▸ **課題の指示**: 本文の冒頭の段落で、茶の湯以外に和風化や和文化が起こったとして挙げられている分野をすべて書き出してください。

▸ **本文**:
村田珠光が侘茶の創始者と言われるのは、唐物の茶道具が重んじられていた茶の湯の世界に、和物を評価して導入、用いたことに始まる。喫茶の和風化と言えるが、茶の湯以外にも詩歌、禅、能楽等の和風化や和文化が起こった時代だ。当時の時代背景と歴史を知っておこう。

 和漢朗詠集は平安時代(1013年)に成立した「和魂漢才」の王朝貴族文化として和漢文化の融合を示す象徴だ。その題が示す通り、和漢の詩歌である。和漢朗詠集切れと言われ、今日でも茶の湯で春夏秋冬の掛け物として珍重される物だ。

 鎌倉末期から室町初期時代の有名な禅僧、夢窓疎石は天竜寺や西芳寺で知られるように、多くの寺や庭園を残している。禅宗文化の和風化を進めた智僧だ。既に取り上げたように仮名混じり文で書かれた「夢中問答集」で当時の喫茶の風習を批判している(本シリーズで取り上げた)。「禅院茶礼」としての禅茶の精神を問い直し、飲茶の環境としての庭園建築も工夫した。

▸ **資料**:
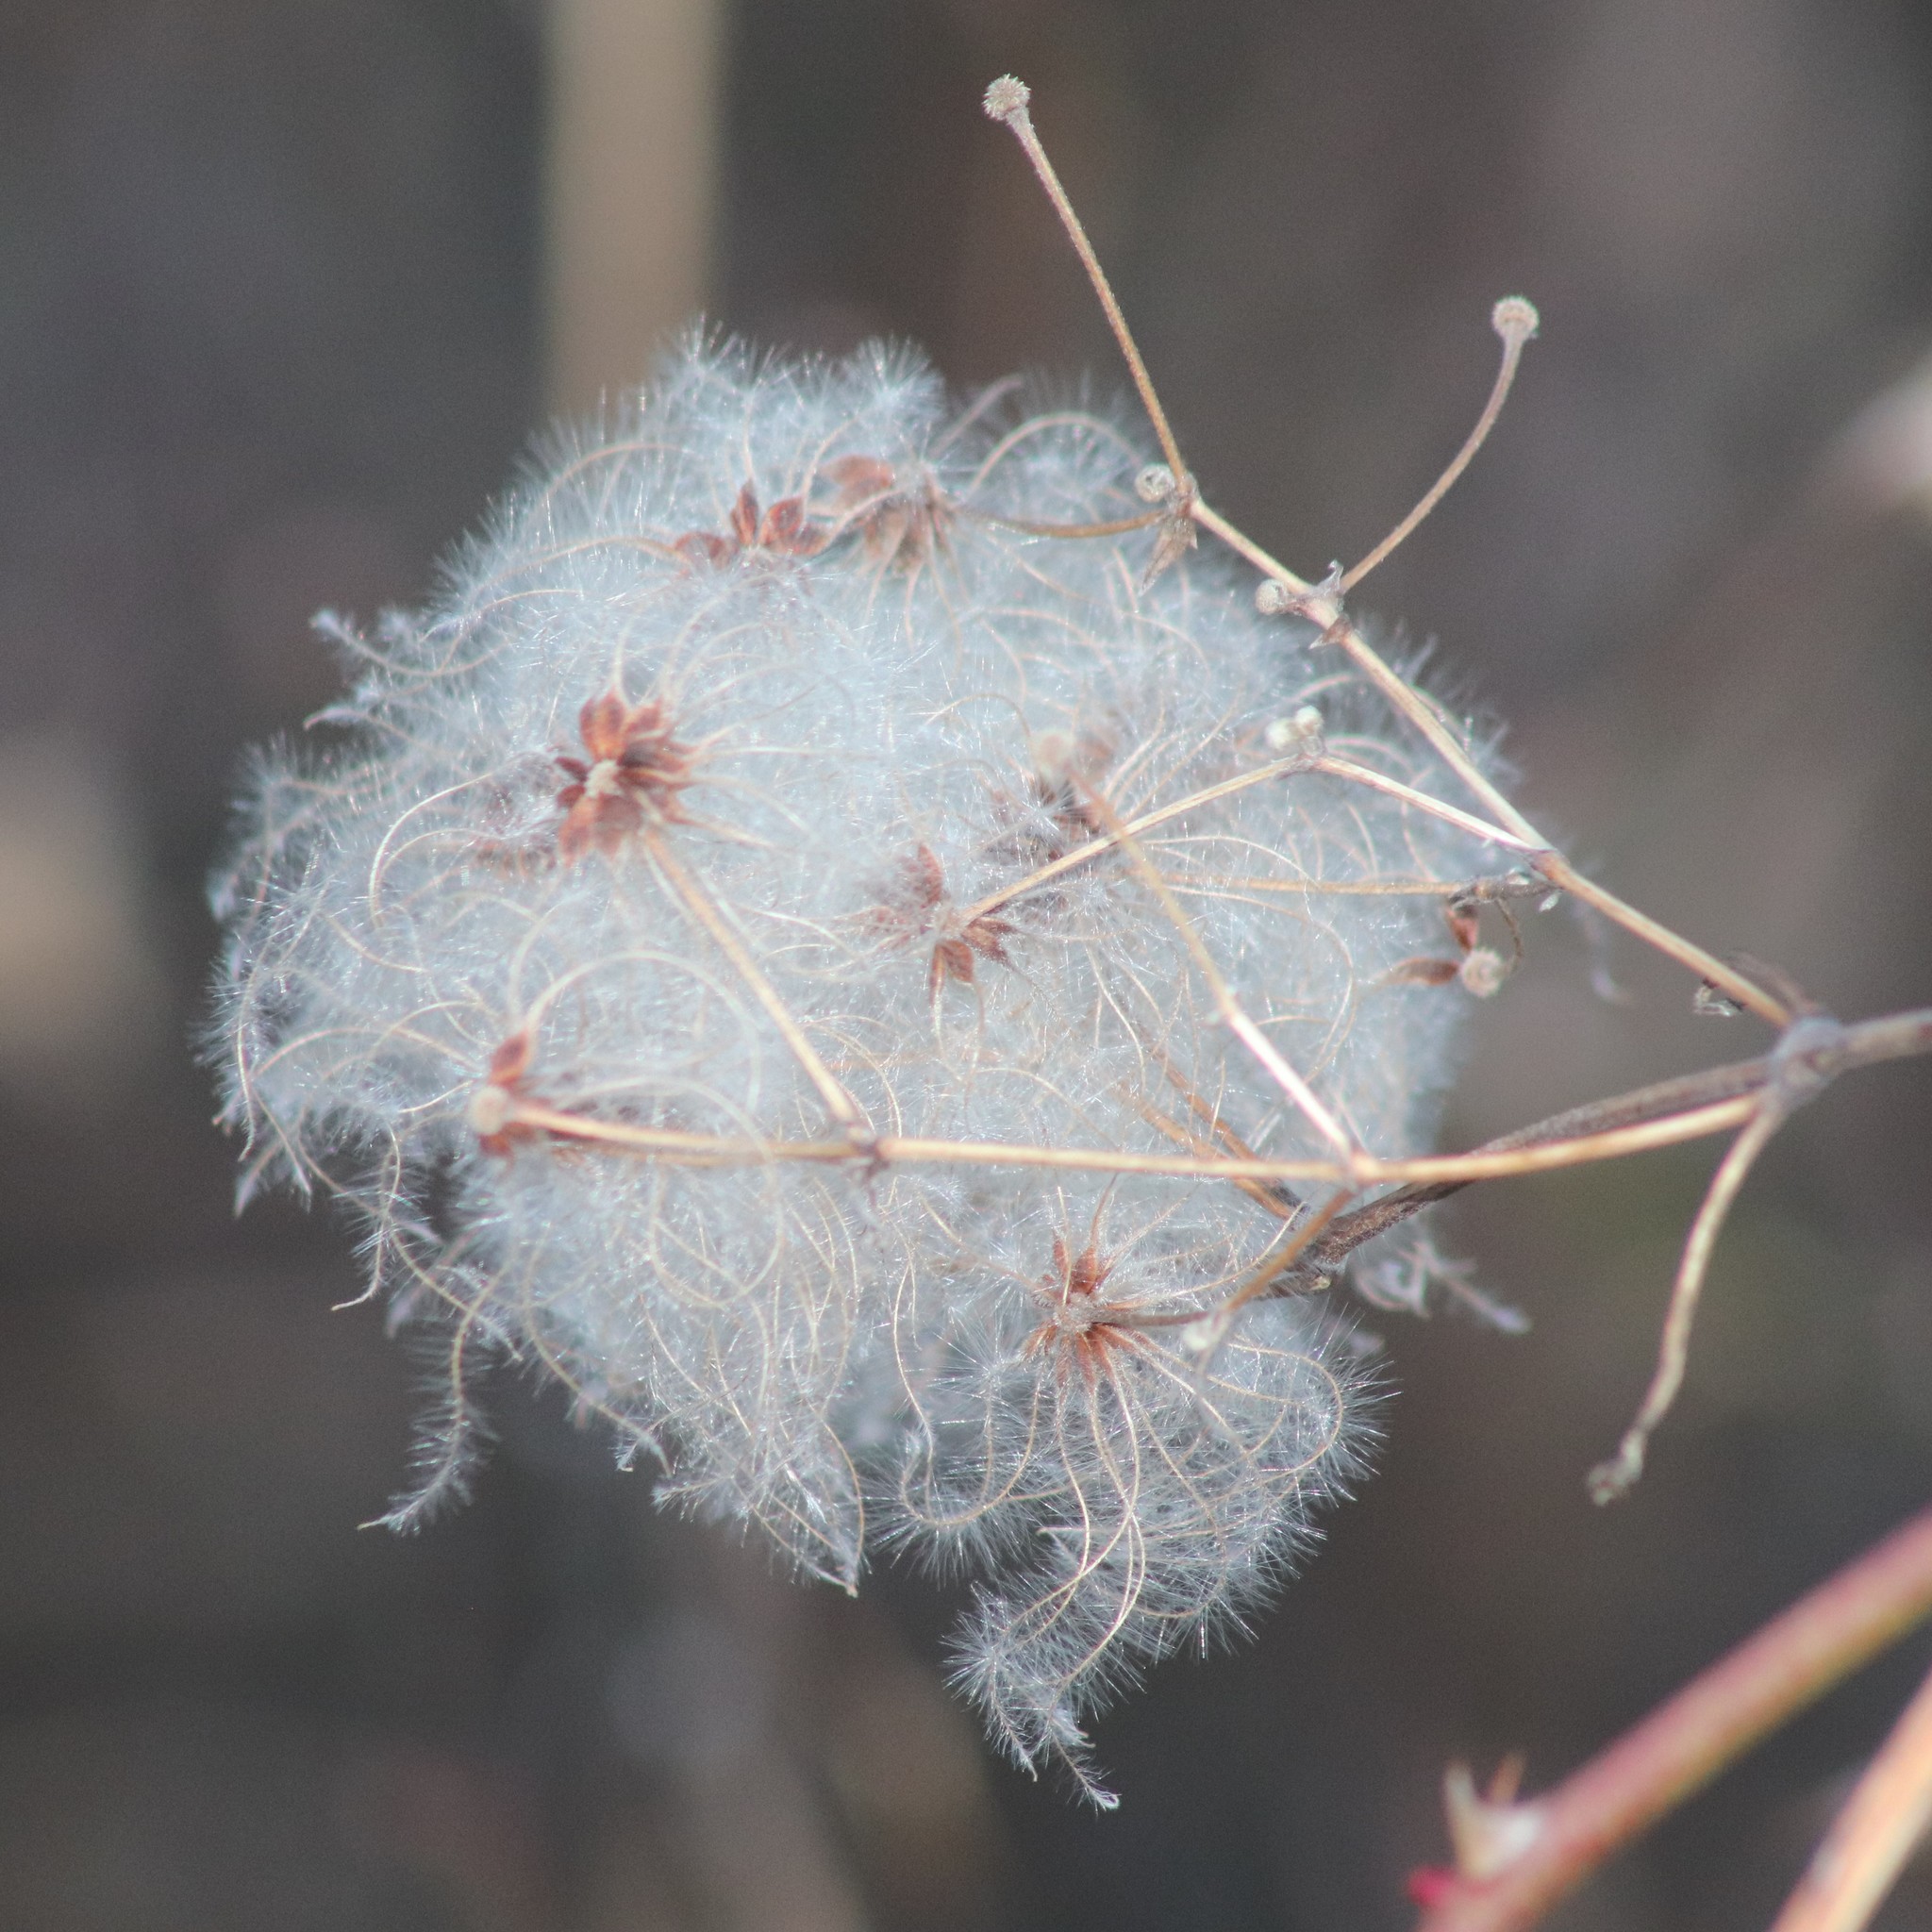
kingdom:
---
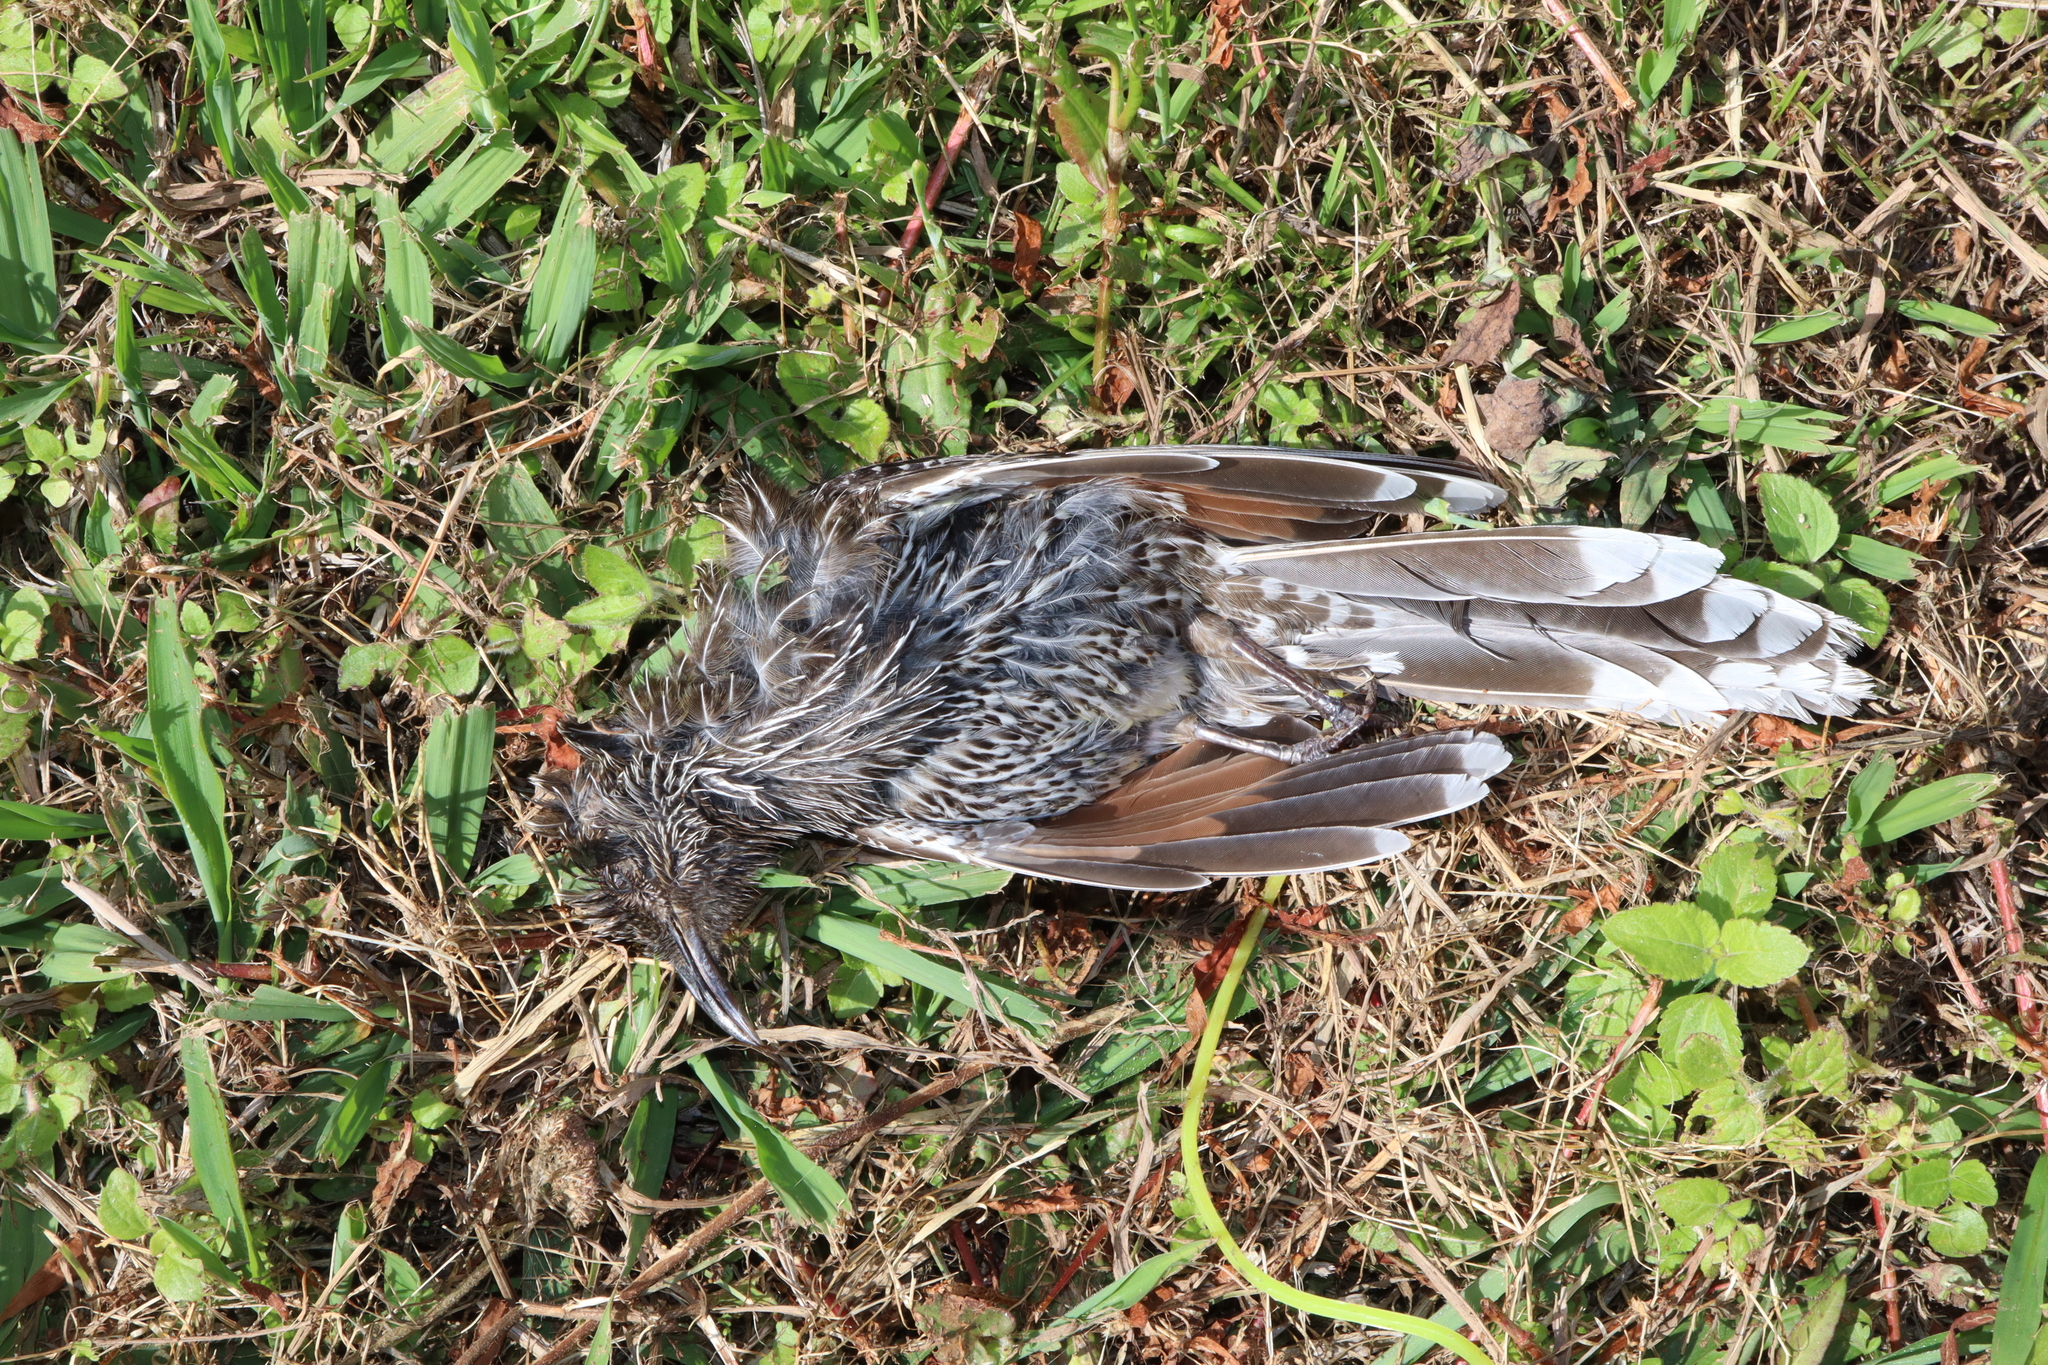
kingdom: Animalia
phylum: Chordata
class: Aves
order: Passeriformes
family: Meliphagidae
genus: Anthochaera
* * *
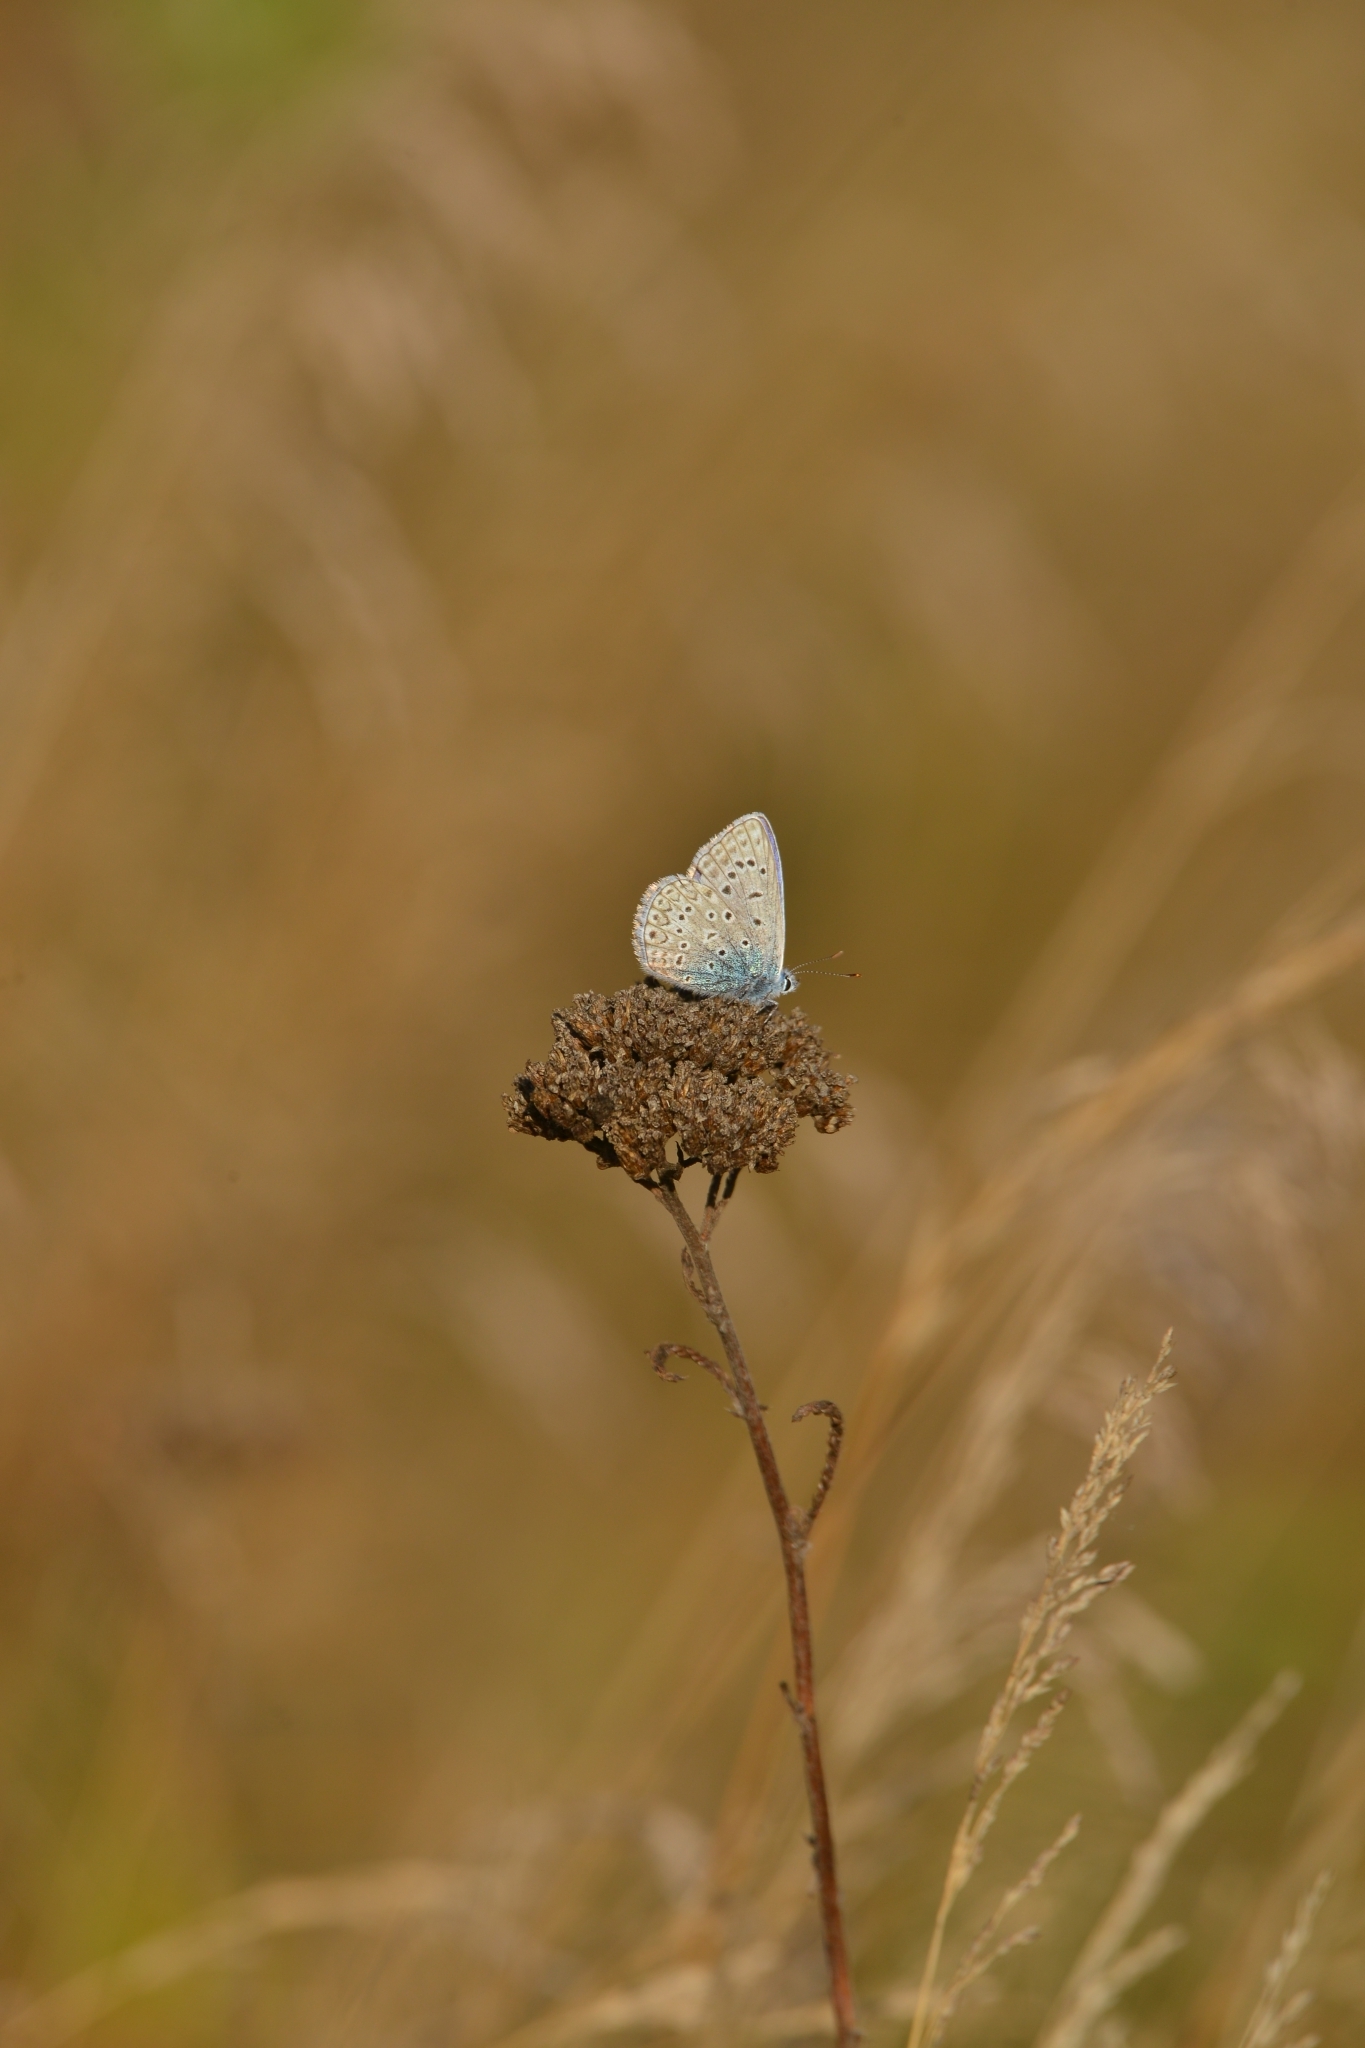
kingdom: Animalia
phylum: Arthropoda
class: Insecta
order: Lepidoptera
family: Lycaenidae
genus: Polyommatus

▸ **解答**: 詩歌、禅、能楽